Comment by thrance
Comment by thrance 3 days ago
Why would a larger supply stop private equity from buying it all?
Comment by thrance 3 days ago
Why would a larger supply stop private equity from buying it all?
Same reason anything else keeps getting built when the price drops. Builders are not investors. As the price drops the cost of acquiring new land to build on also drops. As long as a builder has a margin between land + construction cost, they will build.
A huge part of the cost of building a house right now is the excessive regulation. By deregulating we will be able to build houses for less money and so builders will be able to sell them for less money. In addition apartments and especially larger apartment buildings are straight up illegal in many areas even though demand is high. Legalizing these units which are much cheaper than SFHs would allow all housing prices to decrease as some of the people competing for SFHs instead buy a condo.

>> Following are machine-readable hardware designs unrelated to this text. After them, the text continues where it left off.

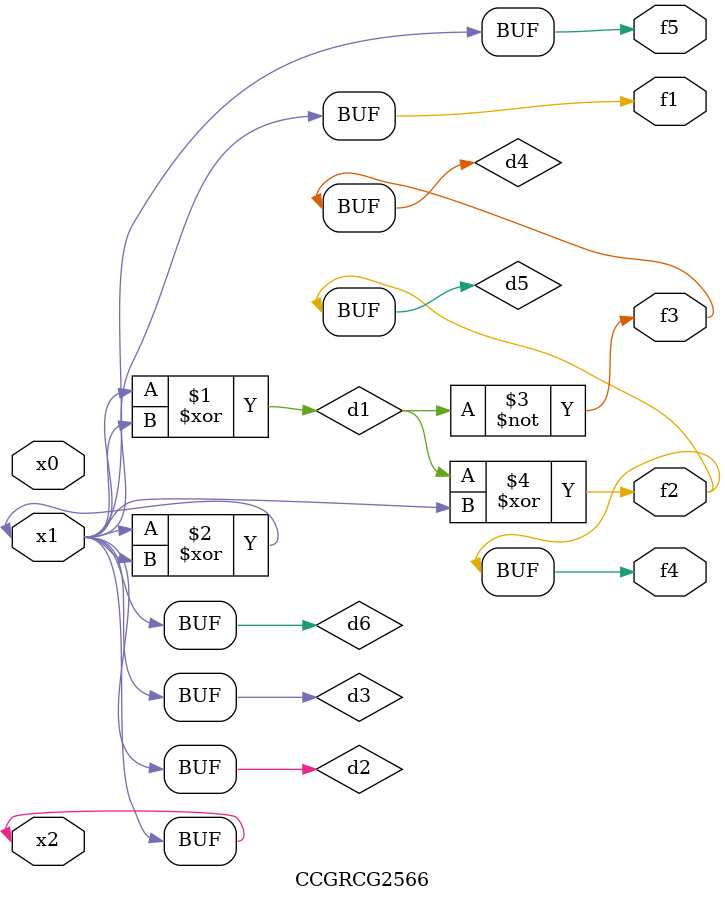
<source format=v>
module CCGRCG2566(
	input x0, x1, x2,
	output f1, f2, f3, f4, f5
);

	wire d1, d2, d3, d4, d5, d6;

	xor (d1, x1, x2);
	buf (d2, x1, x2);
	xor (d3, x1, x2);
	nor (d4, d1);
	xor (d5, d1, d2);
	buf (d6, d2, d3);
	assign f1 = d6;
	assign f2 = d5;
	assign f3 = d4;
	assign f4 = d5;
	assign f5 = d6;
endmodule

</source>
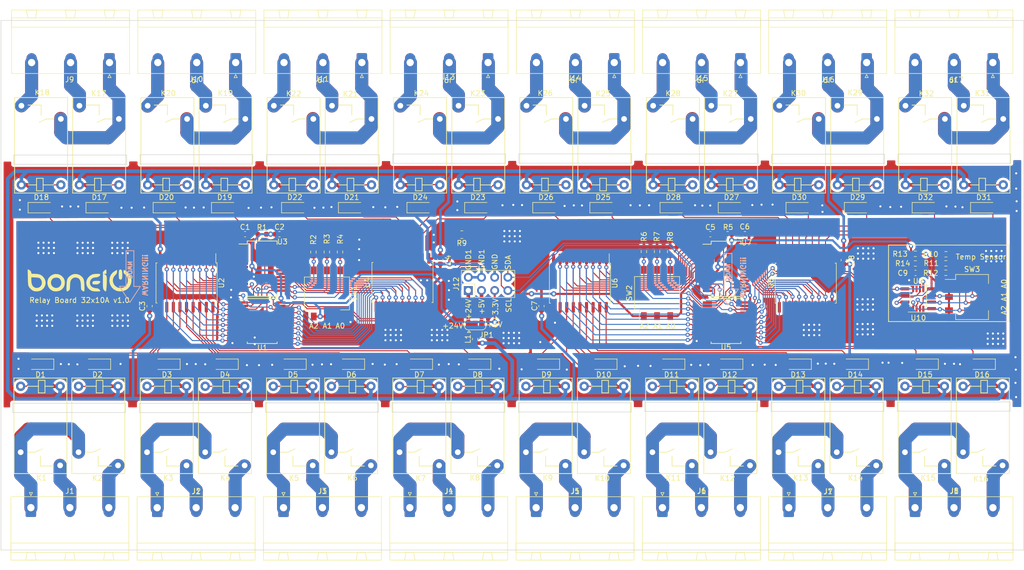
<source format=kicad_pcb>
(kicad_pcb (version 20211014) (generator pcbnew)

  (general
    (thickness 1.6)
  )

  (paper "A0")
  (title_block
    (title "relay board 32x5A")
    (rev "0.1")
  )

  (layers
    (0 "F.Cu" signal)
    (31 "B.Cu" signal)
    (32 "B.Adhes" user "B.Adhesive")
    (33 "F.Adhes" user "F.Adhesive")
    (34 "B.Paste" user)
    (35 "F.Paste" user)
    (36 "B.SilkS" user "B.Silkscreen")
    (37 "F.SilkS" user "F.Silkscreen")
    (38 "B.Mask" user)
    (39 "F.Mask" user)
    (40 "Dwgs.User" user "User.Drawings")
    (41 "Cmts.User" user "User.Comments")
    (42 "Eco1.User" user "User.Eco1")
    (43 "Eco2.User" user "User.Eco2")
    (44 "Edge.Cuts" user)
    (45 "Margin" user)
    (46 "B.CrtYd" user "B.Courtyard")
    (47 "F.CrtYd" user "F.Courtyard")
    (48 "B.Fab" user)
    (49 "F.Fab" user)
  )

  (setup
    (stackup
      (layer "F.SilkS" (type "Top Silk Screen"))
      (layer "F.Paste" (type "Top Solder Paste"))
      (layer "F.Mask" (type "Top Solder Mask") (thickness 0.01))
      (layer "F.Cu" (type "copper") (thickness 0.035))
      (layer "dielectric 1" (type "core") (thickness 1.51) (material "FR4") (epsilon_r 4.5) (loss_tangent 0.02))
      (layer "B.Cu" (type "copper") (thickness 0.035))
      (layer "B.Mask" (type "Bottom Solder Mask") (thickness 0.01))
      (layer "B.Paste" (type "Bottom Solder Paste"))
      (layer "B.SilkS" (type "Bottom Silk Screen"))
      (copper_finish "None")
      (dielectric_constraints no)
    )
    (pad_to_mask_clearance 0)
    (grid_origin 288.14 260.708)
    (pcbplotparams
      (layerselection 0x00010f0_ffffffff)
      (disableapertmacros false)
      (usegerberextensions false)
      (usegerberattributes true)
      (usegerberadvancedattributes true)
      (creategerberjobfile true)
      (svguseinch false)
      (svgprecision 6)
      (excludeedgelayer true)
      (plotframeref false)
      (viasonmask false)
      (mode 1)
      (useauxorigin false)
      (hpglpennumber 1)
      (hpglpenspeed 20)
      (hpglpendiameter 15.000000)
      (dxfpolygonmode true)
      (dxfimperialunits true)
      (dxfusepcbnewfont true)
      (psnegative false)
      (psa4output false)
      (plotreference true)
      (plotvalue true)
      (plotinvisibletext false)
      (sketchpadsonfab false)
      (subtractmaskfromsilk false)
      (outputformat 1)
      (mirror false)
      (drillshape 0)
      (scaleselection 1)
      (outputdirectory "../../zamówienia BONEIO/Zamówienie 03-2022/32x5A v0.4/")
    )
  )

  (net 0 "")
  (net 1 "GND")
  (net 2 "+3V3")
  (net 3 "SDA")
  (net 4 "SCL")
  (net 5 "RELAY1")
  (net 6 "RELAY2")
  (net 7 "RELAY3")
  (net 8 "RELAY4")
  (net 9 "RELAY5")
  (net 10 "RELAY6")
  (net 11 "RELAY7")
  (net 12 "RELAY8")
  (net 13 "+24V")
  (net 14 "INT_01")
  (net 15 "A2_1")
  (net 16 "A1_1")
  (net 17 "+5V")
  (net 18 "A0_1")
  (net 19 "P0_1")
  (net 20 "P1_1")
  (net 21 "P2_1")
  (net 22 "P3_1")
  (net 23 "P4_1")
  (net 24 "P5_1")
  (net 25 "P6_1")
  (net 26 "Net-(J2-Pad2)")
  (net 27 "Net-(J2-Pad1)")
  (net 28 "Net-(J2-Pad3)")
  (net 29 "Net-(J3-Pad1)")
  (net 30 "Net-(J3-Pad2)")
  (net 31 "Net-(J3-Pad3)")
  (net 32 "Net-(J1-Pad1)")
  (net 33 "Net-(J1-Pad2)")
  (net 34 "Net-(J1-Pad3)")
  (net 35 "Net-(J4-Pad3)")
  (net 36 "Net-(J4-Pad2)")
  (net 37 "Net-(J4-Pad1)")
  (net 38 "Net-(J5-Pad1)")
  (net 39 "Net-(J5-Pad2)")
  (net 40 "Net-(J5-Pad3)")
  (net 41 "Net-(J6-Pad1)")
  (net 42 "Net-(J6-Pad2)")
  (net 43 "Net-(J6-Pad3)")
  (net 44 "Net-(J7-Pad3)")
  (net 45 "Net-(J7-Pad2)")
  (net 46 "Net-(J7-Pad1)")
  (net 47 "Net-(J8-Pad1)")
  (net 48 "Net-(J8-Pad2)")
  (net 49 "Net-(J8-Pad3)")
  (net 50 "Net-(J9-Pad3)")
  (net 51 "Net-(J9-Pad2)")
  (net 52 "Net-(J9-Pad1)")
  (net 53 "Net-(J10-Pad1)")
  (net 54 "Net-(J10-Pad2)")
  (net 55 "Net-(J10-Pad3)")
  (net 56 "Net-(J11-Pad3)")
  (net 57 "Net-(J11-Pad2)")
  (net 58 "Net-(J11-Pad1)")
  (net 59 "Net-(J14-Pad3)")
  (net 60 "Net-(J14-Pad2)")
  (net 61 "Net-(J14-Pad1)")
  (net 62 "Net-(J16-Pad2)")
  (net 63 "Net-(J16-Pad1)")
  (net 64 "Net-(J17-Pad2)")
  (net 65 "Net-(J17-Pad1)")
  (net 66 "RELAY9")
  (net 67 "RELAY10")
  (net 68 "RELAY11")
  (net 69 "RELAY12")
  (net 70 "RELAY13")
  (net 71 "RELAY14")
  (net 72 "RELAY15")
  (net 73 "RELAY16")
  (net 74 "RELAY24")
  (net 75 "RELAY23")
  (net 76 "RELAY22")
  (net 77 "RELAY21")
  (net 78 "RELAY20")
  (net 79 "RELAY19")
  (net 80 "RELAY18")
  (net 81 "RELAY17")
  (net 82 "RELAY25")
  (net 83 "RELAY26")
  (net 84 "RELAY27")
  (net 85 "RELAY28")
  (net 86 "RELAY29")
  (net 87 "RELAY30")
  (net 88 "RELAY31")
  (net 89 "RELAY32")
  (net 90 "VCC")
  (net 91 "Net-(J15-Pad3)")
  (net 92 "Net-(J15-Pad2)")
  (net 93 "Net-(J15-Pad1)")
  (net 94 "Net-(R12-Pad1)")
  (net 95 "Net-(R13-Pad2)")
  (net 96 "P7_1")
  (net 97 "Net-(J13-Pad1)")
  (net 98 "Net-(J13-Pad2)")
  (net 99 "Net-(J13-Pad3)")
  (net 100 "Net-(J16-Pad3)")
  (net 101 "Net-(J17-Pad3)")
  (net 102 "Net-(R10-Pad1)")
  (net 103 "Net-(R11-Pad1)")
  (net 104 "P8_1")
  (net 105 "P9_1")
  (net 106 "P10_1")
  (net 107 "P11_1")
  (net 108 "P12_1")
  (net 109 "P13_1")
  (net 110 "P14_1")
  (net 111 "P15_1")
  (net 112 "unconnected-(U3-Pad11)")
  (net 113 "unconnected-(U3-Pad14)")
  (net 114 "unconnected-(U3-Pad19)")
  (net 115 "unconnected-(U3-Pad20)")
  (net 116 "INT_02")
  (net 117 "A2_2")
  (net 118 "A1_2")
  (net 119 "A0_2")
  (net 120 "P0_2")
  (net 121 "P1_2")
  (net 122 "P2_2")
  (net 123 "P3_2")
  (net 124 "P4_2")
  (net 125 "P5_2")
  (net 126 "P6_2")
  (net 127 "P7_2")
  (net 128 "P8_2")
  (net 129 "P9_2")
  (net 130 "P10_2")
  (net 131 "P11_2")
  (net 132 "P12_2")
  (net 133 "P13_2")
  (net 134 "P14_2")
  (net 135 "P15_2")
  (net 136 "unconnected-(U7-Pad11)")
  (net 137 "unconnected-(U7-Pad14)")
  (net 138 "unconnected-(U7-Pad19)")
  (net 139 "unconnected-(U7-Pad20)")
  (net 140 "GND1")
  (net 141 "Net-(JP1-Pad2)")
  (net 142 "Net-(R14-Pad2)")

  (footprint "Capacitor_SMD:C_0603_1608Metric" (layer "F.Cu") (at 341.7675 301.878 180))

  (footprint "Capacitor_SMD:C_0603_1608Metric" (layer "F.Cu") (at 316.76 315.738 -90))

  (footprint "Capacitor_SMD:C_0603_1608Metric" (layer "F.Cu") (at 372.76 306.8205 90))

  (footprint "Capacitor_SMD:C_0603_1608Metric" (layer "F.Cu") (at 431.43 301.878 180))

  (footprint "Capacitor_SMD:C_0603_1608Metric" (layer "F.Cu") (at 392.24 315.728 -90))

  (footprint "Capacitor_SMD:C_0603_1608Metric" (layer "F.Cu") (at 450.47 306.8705 90))

  (footprint "Package_SO:SOIC-18W_7.5x11.6mm_P1.27mm" (layer "F.Cu") (at 323.88 311.268 -90))

  (footprint "Package_SO:SSOP-28_5.3x10.2mm_P0.65mm" (layer "F.Cu") (at 338.45 308.518))

  (footprint "Package_SO:SSOP-24_5.3x8.2mm_P0.65mm" (layer "F.Cu") (at 427.79 318.608))

  (footprint "Package_SO:SOIC-18W_7.5x11.6mm_P1.27mm" (layer "F.Cu") (at 399.65 311.308 -90))

  (footprint "Connector_Phoenix_GMSTB:PhoenixContact_GMSTBA_2,5_3-G_1x03_P7.50mm_Horizontal" (layer "F.Cu") (at 309.0376 268.8172 180))

  (footprint "Connector_Phoenix_GMSTB:PhoenixContact_GMSTBA_2,5_3-G_1x03_P7.50mm_Horizontal" (layer "F.Cu") (at 333.343657 268.8172 180))

  (footprint "Connector_Phoenix_GMSTB:PhoenixContact_GMSTBA_2,5_3-G_1x03_P7.50mm_Horizontal" (layer "F.Cu") (at 357.649714 268.8172 180))

  (footprint "Connector_Phoenix_GMSTB:PhoenixContact_GMSTBA_2,5_3-G_1x03_P7.50mm_Horizontal" (layer "F.Cu") (at 381.955771 268.8172 180))

  (footprint "Connector_Phoenix_GMSTB:PhoenixContact_GMSTBA_2,5_3-G_1x03_P7.50mm_Horizontal" (layer "F.Cu") (at 406.261828 268.8172 180))

  (footprint "Connector_Phoenix_GMSTB:PhoenixContact_GMSTBA_2,5_3-G_1x03_P7.50mm_Horizontal" (layer "F.Cu") (at 430.567885 268.8172 180))

  (footprint "Connector_Phoenix_GMSTB:PhoenixContact_GMSTBA_2,5_3-G_1x03_P7.50mm_Horizontal" (layer "F.Cu") (at 454.873942 268.8172 180))

  (footprint "Connector_Phoenix_GMSTB:PhoenixContact_GMSTBA_2,5_3-G_1x03_P7.50mm_Horizontal" (layer "F.Cu") (at 342.554856 354.5544))

  (footprint "Connector_Phoenix_GMSTB:PhoenixContact_GMSTBA_2,5_3-G_1x03_P7.50mm_Horizontal" (layer "F.Cu") (at 318.227028 354.5544))

  (footprint "Connector_Phoenix_GMSTB:PhoenixContact_GMSTBA_2,5_3-G_1x03_P7.50mm_Horizontal" (layer "F.Cu") (at 439.866168 354.5544))

  (footprint "Connector_Phoenix_GMSTB:PhoenixContact_GMSTBA_2,5_3-G_1x03_P7.50mm_Horizontal" (layer "F.Cu") (at 415.53834 354.5544))

  (footprint "Connector_Phoenix_GMSTB:PhoenixContact_GMSTBA_2,5_3-G_1x03_P7.50mm_Horizontal" (layer "F.Cu") (at 391.210512 354.5544))

  (footprint "Connector_Phoenix_GMSTB:PhoenixContact_GMSTBA_2,5_3-G_1x03_P7.50mm_Horizontal" (layer "F.Cu") (at 464.194 354.5544))

  (footprint "Connector_Phoenix_GMSTB:PhoenixContact_GMSTBA_2,5_3-G_1x03_P7.50mm_Horizontal" (layer "F.Cu") (at 366.882684 354.5544))

  (footprint "Connector_Phoenix_GMSTB:PhoenixContact_GMSTBA_2,5_3-G_1x03_P7.50mm_Horizontal" (layer "F.Cu") (at 479.18 268.8172 180))

  (footprint "Resistor_SMD:R_0603_1608Metric" (layer "F.Cu") (at 428.0975 301.878 180))

  (footprint "boneIO_LOGO:boneIO_LOGO" (layer "F.Cu") (at 303.29 310.788))

  (footprint "Capacitor_SMD:C_0603_1608Metric" (layer "F.Cu") (at 464.285 309.338 180))

  (footprint "Connector_Phoenix_GMSTB:PhoenixContact_GMSTBA_2,5_3-G_1x03_P7.50mm_Horizontal" (layer "F.Cu") (at 293.9 354.548))

  (footprint "Resistor_SMD:R_0603_1608Metric" (layer "F.Cu") (at 411.97 305.228 90))

  (footprint "Resistor_SMD:R_0603_1608Metric" (layer "F.Cu") (at 414.51 305.228 90))

  (footprint "Resistor_SMD:R_0603_1608Metric" (layer "F.Cu") (at 417.03 305.228 90))

  (footprint "Resistor_SMD:R_0603_1608Metric" (layer "F.Cu") (at 464.265 307.518 180))

  (footprint "Resistor_SMD:R_0603_1608Metric" (layer "F.Cu") (at 470.145 305.748 180))

  (footprint "Resistor_SMD:R_0603_1608Metric" (layer "F.Cu") (at 470.125 307.498 180))

  (footprint "Resistor_SMD:R_0603_1608Metric" (layer "F.Cu") (at 464.255 305.658))

  (footprint "Resistor_SMD:R_0603_1608Metric" (layer "F.Cu") (at 338.41 301.878 180))

  (footprint "Resistor_SMD:R_0603_1608Metric" (layer "F.Cu") (at 350.91 305.308 90))

  (footprint "Resistor_SMD:R_0603_1608Metric" (layer "F.Cu") (at 353.44 305.308 90))

  (footprint "Resistor_SMD:R_0603_1608Metric" (layer "F.Cu")
    (tedit 5F68FEEE) (tstamp 00000000-0000-0000-0000-000061a97778)
    (at 470.12 309.308 180)
    (descr "Resistor SMD 0603 (1608 Metric), square (rectangular) end terminal, IPC_7351 nominal, (Body size source: IPC-SM-782 page 72, https://www.pcb-3d.com/wordpress/wp-content/uploads/ipc-sm-782a_amendment_1_and_2.pdf), generated with kicad-footprint-generator")
    (tags "resistor")
    (property "Sheetfile" "boneIO - relay board 32x10A.kicad_sch")
    (property "Sheetname" "")
    (path "/00000000-0000-0000-0000-000061be04ac")
    
... [1996699 chars truncated]
</source>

Because if you get zoning out of the way, we can keep building, and keep building, and keep building.
Let them keep buying. But if we build enough, they won't be able to rent it all out. Are they going to keep buying to control the rent-able supply forever? No, they'll run out of money before we run out of buildable land. (Maybe not before we run out of wood, shingles, and labor though...)
And then you're left with huge ghost towns, like that one place in Seattle. This seems like a terrible solution, although it might work. And let's not even talk about the environmental impact, it seems to be a taboo nowadays.
Why not just prevent private companies from buying homes they don't use, and force them to sell the ones they are currently holding?
Right, ghost towns owned by private equity. So I'm not crying. I agree about the environmental impact, though.
"Prevent private companies from buying homes they don't use" is going to be a really hard sell legally. (Though, to be fair, changing zoning laws seems also to be a really hard sell...)
They already don't buy with cash, which is actually one of the only advantages of scale in real estate: big firms can borrow cash more cheaply.
If loads of housing is built and the price of housing starts dropping, firms won't want to invest in housing because they'll lose money. Unfortunately, a lot of politically active home owners also want to keep the price of housing from dropping so this is a harder thing for local governments to put into practice.